▶ _WHAT IS ASKED_
Please reproduce the listing below line by line, with no changes.

═════ SUPPLIED RECORDS

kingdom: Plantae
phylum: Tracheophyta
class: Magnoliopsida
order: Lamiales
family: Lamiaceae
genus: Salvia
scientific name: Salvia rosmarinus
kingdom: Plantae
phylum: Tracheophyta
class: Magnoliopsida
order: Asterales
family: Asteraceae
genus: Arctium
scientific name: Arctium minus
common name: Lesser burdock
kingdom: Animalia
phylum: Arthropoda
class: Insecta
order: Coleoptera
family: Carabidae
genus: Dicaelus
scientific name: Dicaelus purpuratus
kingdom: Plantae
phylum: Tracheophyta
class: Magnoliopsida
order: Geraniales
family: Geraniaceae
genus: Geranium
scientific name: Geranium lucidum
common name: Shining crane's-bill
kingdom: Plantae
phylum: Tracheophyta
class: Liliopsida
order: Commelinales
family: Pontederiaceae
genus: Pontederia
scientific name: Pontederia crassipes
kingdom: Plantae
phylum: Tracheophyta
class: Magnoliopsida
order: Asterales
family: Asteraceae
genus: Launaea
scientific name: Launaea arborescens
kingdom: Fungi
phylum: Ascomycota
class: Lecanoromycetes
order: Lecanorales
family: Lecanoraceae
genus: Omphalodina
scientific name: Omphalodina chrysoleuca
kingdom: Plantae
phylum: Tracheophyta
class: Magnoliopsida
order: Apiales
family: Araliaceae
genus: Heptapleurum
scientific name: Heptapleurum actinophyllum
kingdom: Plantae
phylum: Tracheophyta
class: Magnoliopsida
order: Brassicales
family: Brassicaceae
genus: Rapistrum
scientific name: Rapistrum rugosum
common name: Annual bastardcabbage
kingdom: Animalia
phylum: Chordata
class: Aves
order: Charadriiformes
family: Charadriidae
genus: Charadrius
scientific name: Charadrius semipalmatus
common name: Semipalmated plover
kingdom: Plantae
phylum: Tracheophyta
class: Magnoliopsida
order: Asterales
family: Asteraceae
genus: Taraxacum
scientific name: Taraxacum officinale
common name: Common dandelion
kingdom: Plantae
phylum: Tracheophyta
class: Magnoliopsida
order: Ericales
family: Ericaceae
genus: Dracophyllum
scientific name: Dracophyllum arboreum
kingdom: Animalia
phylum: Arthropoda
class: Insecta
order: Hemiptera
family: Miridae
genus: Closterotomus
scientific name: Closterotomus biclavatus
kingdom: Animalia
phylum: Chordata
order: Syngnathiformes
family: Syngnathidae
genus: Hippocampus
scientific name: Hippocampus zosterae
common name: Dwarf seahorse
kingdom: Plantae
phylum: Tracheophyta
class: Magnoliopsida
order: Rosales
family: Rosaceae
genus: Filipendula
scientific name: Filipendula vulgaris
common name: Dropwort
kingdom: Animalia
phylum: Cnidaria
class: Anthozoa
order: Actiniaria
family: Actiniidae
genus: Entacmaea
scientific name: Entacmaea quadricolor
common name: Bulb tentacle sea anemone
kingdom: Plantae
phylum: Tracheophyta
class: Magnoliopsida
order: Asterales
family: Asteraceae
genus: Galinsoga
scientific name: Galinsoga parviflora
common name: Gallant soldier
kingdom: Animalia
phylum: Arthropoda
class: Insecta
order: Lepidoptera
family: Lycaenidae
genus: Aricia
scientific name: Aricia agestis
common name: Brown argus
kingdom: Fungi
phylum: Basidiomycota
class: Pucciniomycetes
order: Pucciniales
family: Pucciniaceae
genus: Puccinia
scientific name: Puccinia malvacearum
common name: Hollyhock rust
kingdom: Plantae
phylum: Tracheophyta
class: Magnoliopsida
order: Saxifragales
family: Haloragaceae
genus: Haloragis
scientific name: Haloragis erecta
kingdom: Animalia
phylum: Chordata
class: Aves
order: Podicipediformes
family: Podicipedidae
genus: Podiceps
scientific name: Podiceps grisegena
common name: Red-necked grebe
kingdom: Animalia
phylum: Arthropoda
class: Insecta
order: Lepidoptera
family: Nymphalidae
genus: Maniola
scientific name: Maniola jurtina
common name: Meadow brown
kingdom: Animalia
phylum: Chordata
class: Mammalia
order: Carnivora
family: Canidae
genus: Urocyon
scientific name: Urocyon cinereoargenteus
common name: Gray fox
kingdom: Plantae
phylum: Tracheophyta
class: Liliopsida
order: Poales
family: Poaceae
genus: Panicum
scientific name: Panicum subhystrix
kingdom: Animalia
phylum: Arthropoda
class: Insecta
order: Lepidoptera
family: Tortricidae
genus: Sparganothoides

══════════

▶ _EXERCISE RESPONSE_
kingdom: Plantae
phylum: Tracheophyta
class: Magnoliopsida
order: Lamiales
family: Lamiaceae
genus: Salvia
scientific name: Salvia rosmarinus
kingdom: Plantae
phylum: Tracheophyta
class: Magnoliopsida
order: Asterales
family: Asteraceae
genus: Arctium
scientific name: Arctium minus
common name: Lesser burdock
kingdom: Animalia
phylum: Arthropoda
class: Insecta
order: Coleoptera
family: Carabidae
genus: Dicaelus
scientific name: Dicaelus purpuratus
kingdom: Plantae
phylum: Tracheophyta
class: Magnoliopsida
order: Geraniales
family: Geraniaceae
genus: Geranium
scientific name: Geranium lucidum
common name: Shining crane's-bill
kingdom: Plantae
phylum: Tracheophyta
class: Liliopsida
order: Commelinales
family: Pontederiaceae
genus: Pontederia
scientific name: Pontederia crassipes
kingdom: Plantae
phylum: Tracheophyta
class: Magnoliopsida
order: Asterales
family: Asteraceae
genus: Launaea
scientific name: Launaea arborescens
kingdom: Fungi
phylum: Ascomycota
class: Lecanoromycetes
order: Lecanorales
family: Lecanoraceae
genus: Omphalodina
scientific name: Omphalodina chrysoleuca
kingdom: Plantae
phylum: Tracheophyta
class: Magnoliopsida
order: Apiales
family: Araliaceae
genus: Heptapleurum
scientific name: Heptapleurum actinophyllum
kingdom: Plantae
phylum: Tracheophyta
class: Magnoliopsida
order: Brassicales
family: Brassicaceae
genus: Rapistrum
scientific name: Rapistrum rugosum
common name: Annual bastardcabbage
kingdom: Animalia
phylum: Chordata
class: Aves
order: Charadriiformes
family: Charadriidae
genus: Charadrius
scientific name: Charadrius semipalmatus
common name: Semipalmated plover
kingdom: Plantae
phylum: Tracheophyta
class: Magnoliopsida
order: Asterales
family: Asteraceae
genus: Taraxacum
scientific name: Taraxacum officinale
common name: Common dandelion
kingdom: Plantae
phylum: Tracheophyta
class: Magnoliopsida
order: Ericales
family: Ericaceae
genus: Dracophyllum
scientific name: Dracophyllum arboreum
kingdom: Animalia
phylum: Arthropoda
class: Insecta
order: Hemiptera
family: Miridae
genus: Closterotomus
scientific name: Closterotomus biclavatus
kingdom: Animalia
phylum: Chordata
order: Syngnathiformes
family: Syngnathidae
genus: Hippocampus
scientific name: Hippocampus zosterae
common name: Dwarf seahorse
kingdom: Plantae
phylum: Tracheophyta
class: Magnoliopsida
order: Rosales
family: Rosaceae
genus: Filipendula
scientific name: Filipendula vulgaris
common name: Dropwort
kingdom: Animalia
phylum: Cnidaria
class: Anthozoa
order: Actiniaria
family: Actiniidae
genus: Entacmaea
scientific name: Entacmaea quadricolor
common name: Bulb tentacle sea anemone
kingdom: Plantae
phylum: Tracheophyta
class: Magnoliopsida
order: Asterales
family: Asteraceae
genus: Galinsoga
scientific name: Galinsoga parviflora
common name: Gallant soldier
kingdom: Animalia
phylum: Arthropoda
class: Insecta
order: Lepidoptera
family: Lycaenidae
genus: Aricia
scientific name: Aricia agestis
common name: Brown argus
kingdom: Fungi
phylum: Basidiomycota
class: Pucciniomycetes
order: Pucciniales
family: Pucciniaceae
genus: Puccinia
scientific name: Puccinia malvacearum
common name: Hollyhock rust
kingdom: Plantae
phylum: Tracheophyta
class: Magnoliopsida
order: Saxifragales
family: Haloragaceae
genus: Haloragis
scientific name: Haloragis erecta
kingdom: Animalia
phylum: Chordata
class: Aves
order: Podicipediformes
family: Podicipedidae
genus: Podiceps
scientific name: Podiceps grisegena
common name: Red-necked grebe
kingdom: Animalia
phylum: Arthropoda
class: Insecta
order: Lepidoptera
family: Nymphalidae
genus: Maniola
scientific name: Maniola jurtina
common name: Meadow brown
kingdom: Animalia
phylum: Chordata
class: Mammalia
order: Carnivora
family: Canidae
genus: Urocyon
scientific name: Urocyon cinereoargenteus
common name: Gray fox
kingdom: Plantae
phylum: Tracheophyta
class: Liliopsida
order: Poales
family: Poaceae
genus: Panicum
scientific name: Panicum subhystrix
kingdom: Animalia
phylum: Arthropoda
class: Insecta
order: Lepidoptera
family: Tortricidae
genus: Sparganothoides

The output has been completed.